The state of the arts at Virginia Tech

by Sherry Bithell

Polytech MarkerDon't blink or you'll miss it.

Tucked against the wall of the University Bookstore facing Newman Library is the easily overlooked sculpture, "Polytech Marker." There is no plaque to indicate that Tech commissioned Beverly Pepper, an artist whose works are found in museums around the world, to create it in 1983. The piece has received so little fanfare, in fact, that grounds crews--unaware that the "rust" faŤade was intentional--painted it brown.

A painting by early 20th-century artist Frank E. Schoonover, "Whatever He Did, He Did Well," which depicts George Washington as a surveyor, was similarly overlooked. For years, it hung on a nail in a corridor in Patton Hall--because no one who knew its worth realized it was there.

Concerts, theatre performances, and art exhibits have been part of the fabric at Virginia Tech since the late 1960s, but--due to inadequate space and resources--the campus lacks a true arts presence. Now, administrators and faculty hope that an initiative known as the Arts Blueprint for Virginia Tech will make the university a place where the arts are interwoven more noticeably into daily life.

Appreciation for the arts
When Charles Steger was installed as president in 2000, he acknowledged the absence of major arts facilities as a detriment to Tech's stature as a major university, reiterating a need that administrators and faculty have recognized for decades. In 1967, President T. Marshall Hahn mandated that art, music, and theatre be emphasized to create a truly comprehensive university. Later, President James McComas began a campaign to build a fine arts center on campus, but the project stalled after he became ill.

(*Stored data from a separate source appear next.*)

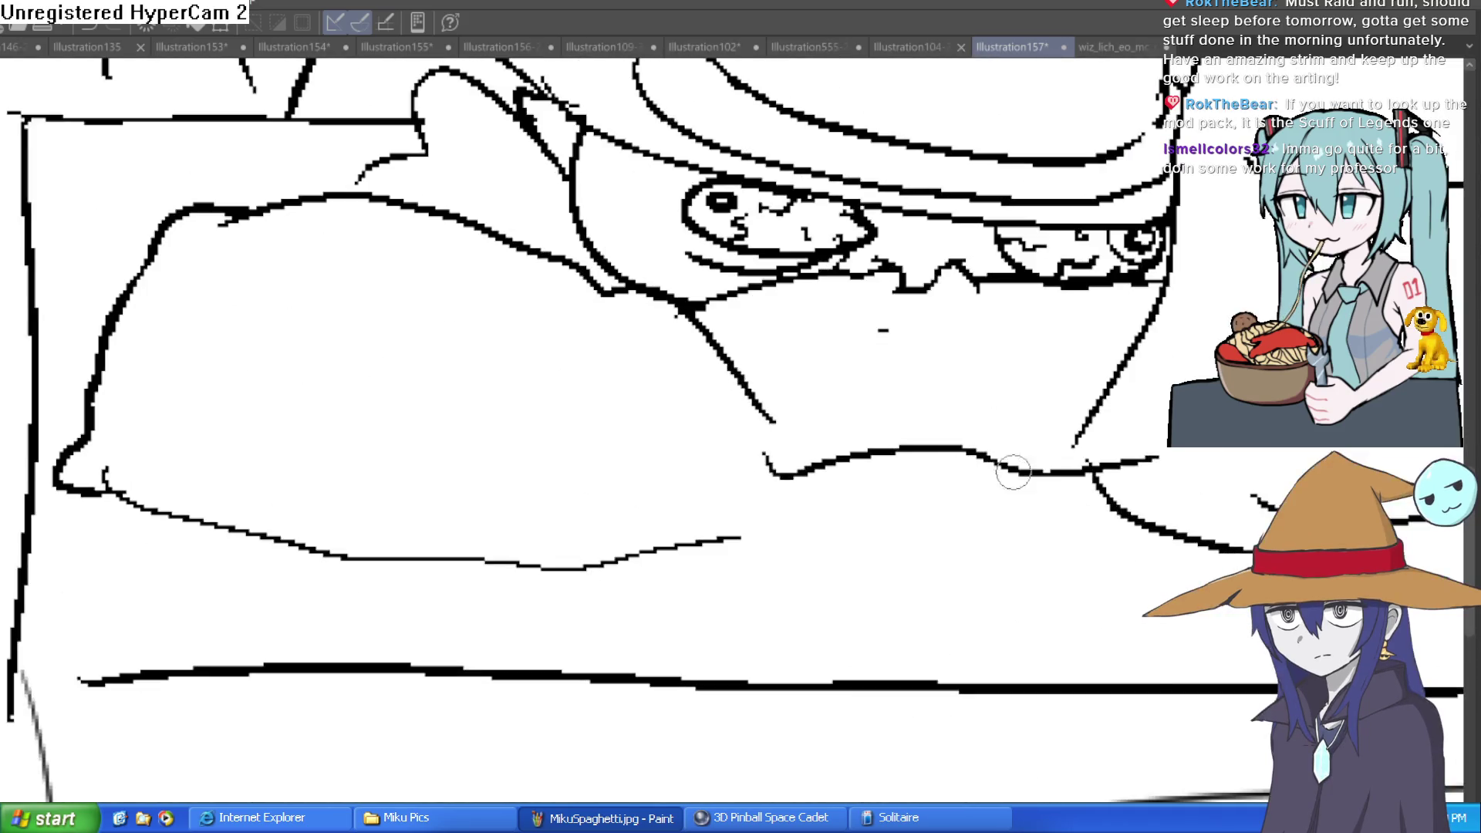
- Hatch shading beneath the peeking face's eyes
mouse_move(729, 371)
left_mouse_down()
mouse_move(777, 446)
mouse_move(860, 369)
mouse_move(837, 419)
left_mouse_up()
mouse_move(1111, 368)
left_mouse_down()
mouse_move(1042, 384)
mouse_move(984, 298)
mouse_move(1026, 393)
left_mouse_up()
left_click_drag(914, 320, 930, 375)
mouse_move(896, 272)
left_mouse_down()
mouse_move(868, 342)
mouse_move(804, 344)
mouse_move(781, 313)
left_mouse_up()
scroll(1072, 295, "down", 6)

One reason that administrators advocate boosting the presence of the arts at Virginia Tech is to attract high-caliber faculty. "It's an added enticement for them to move here, especially with budget cuts reducing some of the other benefits," points out Don Drapeau, department head for theatre arts.

"I've talked to potential faculty from engineering and other areas who want to know what's going on here in the arts," says John Husser, head of the Department of Music. "If we're going to be a comprehensive, top university, there are expectations that go beyond engineering and biotechnology, and one is being a cultural community.

"Schools like MIT don't have to worry about it because they're in places like Boston, where there's already a lot of culture," he adds. "We don't have that luxury--we're here by ourselves. If we're going to have the arts and culture, we need to produce them."

Penn. barn
N.C. Wyeth's "Pennsylvania Barn" currently hangs in the Newman Library lobby.

Likewise, it is imperative to fully expose students to the arts--to educate the whole person. Steger noted in his Founders Day 2000 remarks that "the study of the arts is compelling because it enables us to sort and select, to analyze and interpret sense data that structure experience in ways that educate us as rational thinkers and moral actors. We owe students more than a preparation for life at work; we owe them the opportunity and means to educate themselves beyond work and after work."

One step in this direction was the creation of the School of the Arts (SOTA) in 1996, which combined the departments of art and art history, music, and theatre arts to create an interdisciplinary educational experience. Two years later, then-provost Peggy Meszaros challenged SOTA Director Tony Distler to increase the on-campus presence of the arts. Distler was thrilled, and consolidated several ideas he had pitched over the years into the multi-initiative Arts Blueprint for Virginia Tech.

The Fine Arts Center
Steger addressed a major Arts Blueprint goal in his 2000 Founders Day comments, calling for a commitment to "improving the university's currently inadequate fine and performing arts spaces." That there is a need for such a facility is widely recognized on campus. Although Burruss Auditorium has been the site of countless concerts and performances throughout the years, it is a far-from-adequate venue.

"Burruss just doesn't cut it," Drapeau says. "There has been a lot of time and energy put into arranging for performances, and that's too bad. The sets don't always fit on the stage, the acoustics are bad. For those experiencing the performing arts for the first time, it is impossible to have it be a successful experience."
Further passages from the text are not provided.